Anti-BCL2 Antisense Oligonucleotide
Oblimersen sodium (anti-BCL2 antisense oligonucleotide) originally was tested in a Phase I/II trial in combination with DTIC that was followed by a randomized Phase III trial in 771 patients. The primary endpoint of that trial was overall survival, which was not statistically significantly different between the 2 arms (9.1 months for the combination arm vs 7.9 months for DTIC alone arm), although overall and complete response rates were significantly better for the combination arm (overall response, 11.7% vs 6.8%, respectively; P = .019) and progression-free survival was improved with the combination arm (74 days vs 49 days; P = .0003). In an updated analysis, for the subgroup of patients with LDH values ≤2 times the institutional upper limit of normal, there was a statistically significant survival benefit for combination therapy (10.2 months vs 8.7 months; P = .02).7 These data support the idea that oblimersen has at least modest activity when it is combined with DTIC and justify further studies of this compound and similar strategies to overcome drug resistance in melanoma, as discussed by Eggermont.74
MEDI-522
MEDI-522 is a humanized monoclonal antibody directed against the αVβ3 integrin. αVβ3 is essential for endothelial cell proliferation, maturation, and survival; and, when it is blocked, proliferating endothelial cells undergo apoptosis and regress.

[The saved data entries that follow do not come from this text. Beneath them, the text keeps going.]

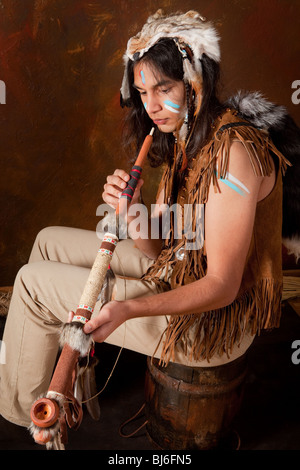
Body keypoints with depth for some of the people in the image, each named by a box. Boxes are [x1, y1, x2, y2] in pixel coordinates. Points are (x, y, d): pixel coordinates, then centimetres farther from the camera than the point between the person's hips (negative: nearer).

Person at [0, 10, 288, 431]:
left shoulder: (232, 151, -24)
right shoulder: (184, 138, 5)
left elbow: (222, 287, -26)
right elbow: (157, 248, 3)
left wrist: (128, 309, -37)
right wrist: (130, 212, -17)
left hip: (214, 320, -9)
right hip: (178, 273, 9)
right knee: (50, 242, 13)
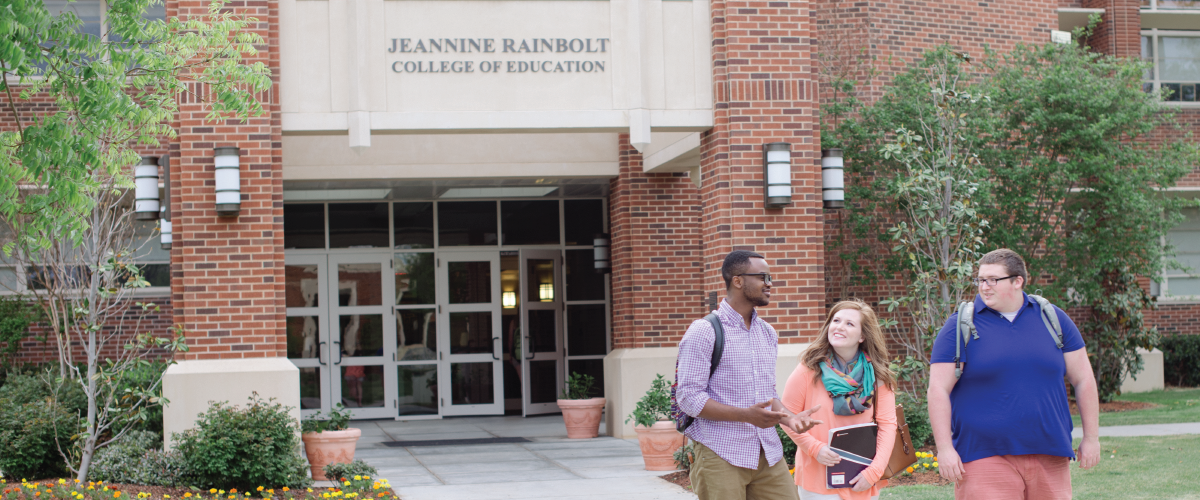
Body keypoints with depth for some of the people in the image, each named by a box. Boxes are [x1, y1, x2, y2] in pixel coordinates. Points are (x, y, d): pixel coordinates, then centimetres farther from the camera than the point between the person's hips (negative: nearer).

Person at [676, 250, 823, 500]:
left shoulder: (767, 333, 17)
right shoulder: (704, 332, -7)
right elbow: (688, 398, -13)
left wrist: (788, 416, 2)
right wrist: (746, 415, -21)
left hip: (769, 455, 6)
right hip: (721, 457, -6)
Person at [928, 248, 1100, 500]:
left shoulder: (1052, 318, 9)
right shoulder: (960, 326, 0)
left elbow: (1083, 379, 13)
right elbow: (938, 389, -4)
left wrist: (1091, 438, 9)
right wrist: (944, 448, -10)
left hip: (1050, 456, 3)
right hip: (985, 458, -3)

In addition, αVβ3 is highly expressed in melanomas and is associated with tumor growth.76 In preclinical studies using αVβ3 antagonists, inhibition of melanoma tumor growth independent of its antiangiogenic effects was reported.76 MEDI-522 has been investigated in 3 Phase I, dose-escalation studies in patients with refractory cancer. In the Phase II trial, 57 patients received MEDI-522 alone, and 55 patients received MEDI-522 plus DTIC. MEDI-522 with or without DTIC generally was well tolerated and was active in patients with metastatic melanoma. The median survival was 12.6 months for the group that received MEDI-522 with DTIC and 9.4 months for the group that received MEDI-522 without DTIC.77 Those results provided the impetus to evaluate single-agent MEDI-522 in a confirmatory Phase III trial in patients with melanoma.
CONCLUSIONS
A discouragingly long list of targeted agents already have been tested in patients with melanoma and have failed. This failure may attributed to the empiricism of trials that generally combined agents because they were there (CVD, IL-2, and IFN) and a general lack of studies that evaluated the posited mechanisms of action for the agents used in combination, such as antisense to BCL2 or combinations of antiestrogens with chemotherapy, to name a few—in which the pursuit of tissue studies to validate the hypothetical intervention likely would have been helpful critically in reformulating the approaches before huge trials were undertaken. We are entering a new era for the systemic therapy of melanoma in which the molecular events that drive tumor progression, on the one hand, and the suppression of the host immune response to tumor, on the other, increasingly are understood. With this understanding, the pursuit of trials that target the events critical to progression and the lesions with immunity, which may be associated with progression, increasingly are feasible. It is incumbent upon investigators to design clinical trials that can inform us why we succeed when we do and, perhaps equally important, why we fail when we fail at the levels of the tumor and the immune response. We have a pressing need for more effective single agents, which, either alone or in combination with agents that may abrogate resistance and agents that may impact collateral pathways in a rational manner, will achieve more a significant impact on this disease.